▶ SHORT TASK
Copy every line of the records below word for word and character for character, leaving out the pictures.

- - -

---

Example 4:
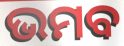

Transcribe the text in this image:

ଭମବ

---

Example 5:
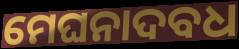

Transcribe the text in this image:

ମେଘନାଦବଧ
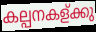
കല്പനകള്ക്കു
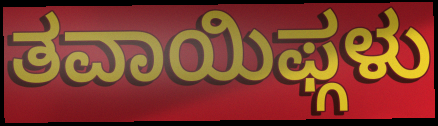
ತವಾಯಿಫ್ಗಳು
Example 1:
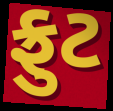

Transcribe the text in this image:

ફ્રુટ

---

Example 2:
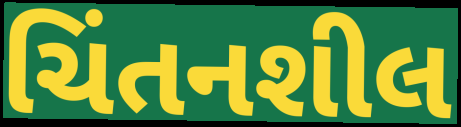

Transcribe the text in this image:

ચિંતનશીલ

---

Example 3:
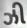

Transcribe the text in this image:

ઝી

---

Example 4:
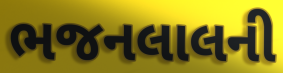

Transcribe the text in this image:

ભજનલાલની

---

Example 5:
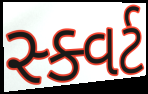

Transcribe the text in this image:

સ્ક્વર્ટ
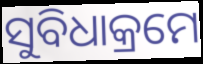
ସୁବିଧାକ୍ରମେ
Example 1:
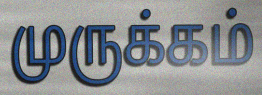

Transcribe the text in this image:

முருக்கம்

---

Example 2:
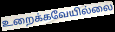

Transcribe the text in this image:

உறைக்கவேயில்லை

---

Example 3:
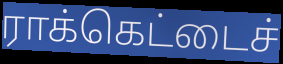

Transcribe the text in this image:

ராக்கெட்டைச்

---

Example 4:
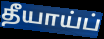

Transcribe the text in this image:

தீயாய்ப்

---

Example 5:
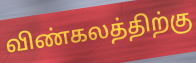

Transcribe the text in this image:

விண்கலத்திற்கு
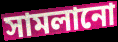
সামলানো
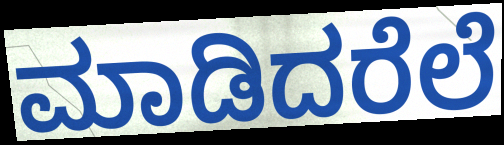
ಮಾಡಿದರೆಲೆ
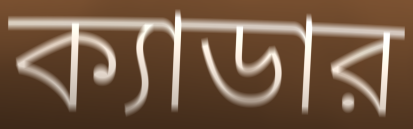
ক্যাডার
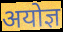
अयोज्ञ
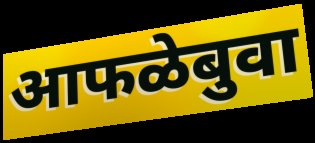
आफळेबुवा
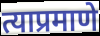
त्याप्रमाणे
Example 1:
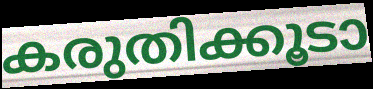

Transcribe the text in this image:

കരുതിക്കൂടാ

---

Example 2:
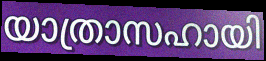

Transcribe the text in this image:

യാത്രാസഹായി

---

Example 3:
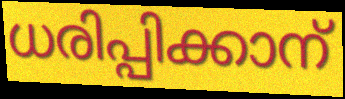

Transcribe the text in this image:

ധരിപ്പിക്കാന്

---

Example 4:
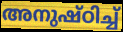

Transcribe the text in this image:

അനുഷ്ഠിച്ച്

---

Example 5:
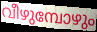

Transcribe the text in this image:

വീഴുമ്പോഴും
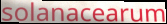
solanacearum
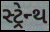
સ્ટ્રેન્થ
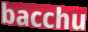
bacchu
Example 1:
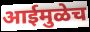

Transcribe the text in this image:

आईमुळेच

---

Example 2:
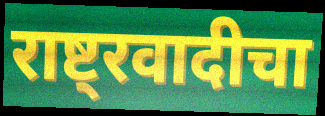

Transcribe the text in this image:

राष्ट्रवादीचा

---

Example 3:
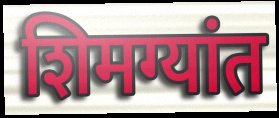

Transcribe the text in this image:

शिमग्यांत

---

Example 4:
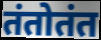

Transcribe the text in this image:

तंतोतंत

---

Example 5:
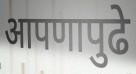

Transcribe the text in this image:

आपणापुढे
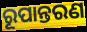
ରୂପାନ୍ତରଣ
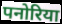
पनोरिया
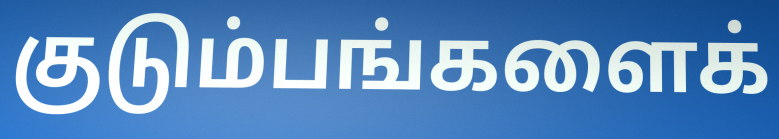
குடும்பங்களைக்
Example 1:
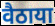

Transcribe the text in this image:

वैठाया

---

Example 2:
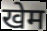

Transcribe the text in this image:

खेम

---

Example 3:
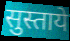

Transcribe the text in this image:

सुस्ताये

- - -

▶ RIGHT ANSWER
---

Example 4:

Transcribe the text in this image:

ଭମବ

---

Example 5:

Transcribe the text in this image:

ମେଘନାଦବଧ
കല്പനകള്ക്കു
ತವಾಯಿಫ್ಗಳು
Example 1:

Transcribe the text in this image:

ફ્રુટ

---

Example 2:

Transcribe the text in this image:

ચિંતનશીલ

---

Example 3:

Transcribe the text in this image:

ઝી

---

Example 4:

Transcribe the text in this image:

ભજનલાલની

---

Example 5:

Transcribe the text in this image:

સ્ક્વર્ટ
ସୁବିଧାକ୍ରମେ
Example 1:

Transcribe the text in this image:

முருக்கம்

---

Example 2:

Transcribe the text in this image:

உறைக்கவேயில்லை

---

Example 3:

Transcribe the text in this image:

ராக்கெட்டைச்

---

Example 4:

Transcribe the text in this image:

தீயாய்ப்

---

Example 5:

Transcribe the text in this image:

விண்கலத்திற்கு
সামলানো
ಮಾಡಿದರೆಲೆ
ক্যাডার
अयोज्ञ
आफळेबुवा
त्याप्रमाणे
Example 1:

Transcribe the text in this image:

കരുതിക്കൂടാ

---

Example 2:

Transcribe the text in this image:

യാത്രാസഹായി

---

Example 3:

Transcribe the text in this image:

ധരിപ്പിക്കാന്

---

Example 4:

Transcribe the text in this image:

അനുഷ്ഠിച്ച്

---

Example 5:

Transcribe the text in this image:

വീഴുമ്പോഴും
solanacearum
સ્ટ્રેન્થ
bacchu
Example 1:

Transcribe the text in this image:

आईमुळेच

---

Example 2:

Transcribe the text in this image:

राष्ट्रवादीचा

---

Example 3:

Transcribe the text in this image:

शिमग्यांत

---

Example 4:

Transcribe the text in this image:

तंतोतंत

---

Example 5:

Transcribe the text in this image:

आपणापुढे
ରୂପାନ୍ତରଣ
पनोरिया
குடும்பங்களைக்
Example 1:

Transcribe the text in this image:

वैठाया

---

Example 2:

Transcribe the text in this image:

खेम

---

Example 3:

Transcribe the text in this image:

सुस्ताये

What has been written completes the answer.